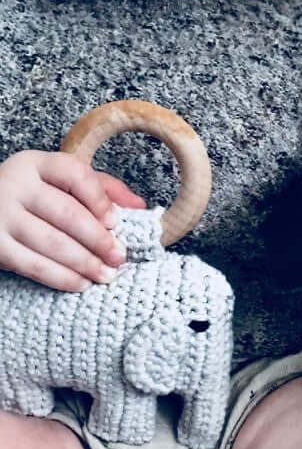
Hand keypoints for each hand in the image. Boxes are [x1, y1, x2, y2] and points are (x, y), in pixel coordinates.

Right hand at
##########
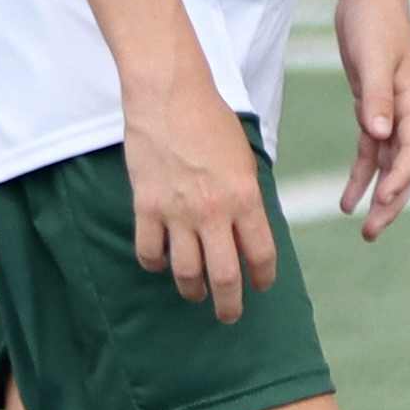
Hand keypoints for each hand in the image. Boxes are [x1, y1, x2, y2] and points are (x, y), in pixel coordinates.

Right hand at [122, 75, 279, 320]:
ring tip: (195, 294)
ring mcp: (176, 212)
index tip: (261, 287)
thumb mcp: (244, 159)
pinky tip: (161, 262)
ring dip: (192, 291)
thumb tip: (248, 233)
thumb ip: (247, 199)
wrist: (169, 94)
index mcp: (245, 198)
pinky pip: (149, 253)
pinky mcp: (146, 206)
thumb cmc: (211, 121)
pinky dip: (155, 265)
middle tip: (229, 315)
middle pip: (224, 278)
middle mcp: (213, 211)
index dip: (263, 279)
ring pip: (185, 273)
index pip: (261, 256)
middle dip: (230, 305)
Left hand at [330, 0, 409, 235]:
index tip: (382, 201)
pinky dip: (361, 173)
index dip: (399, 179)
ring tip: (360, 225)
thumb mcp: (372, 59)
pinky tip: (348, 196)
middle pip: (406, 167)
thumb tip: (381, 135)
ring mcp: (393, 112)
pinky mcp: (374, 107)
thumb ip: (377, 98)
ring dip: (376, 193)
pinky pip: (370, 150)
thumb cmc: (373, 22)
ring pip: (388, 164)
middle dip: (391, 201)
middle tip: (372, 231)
##########
Give an exact copy of the lines above from the line with "ring dip: (376, 193)" up to and including the line with "middle tip: (372, 231)", and leave everything else out.

SOLUTION:
ring dip: (376, 193)
pinky pip: (370, 150)
thumb cmc: (373, 22)
ring pip: (388, 164)
middle dip: (391, 201)
middle tip: (372, 231)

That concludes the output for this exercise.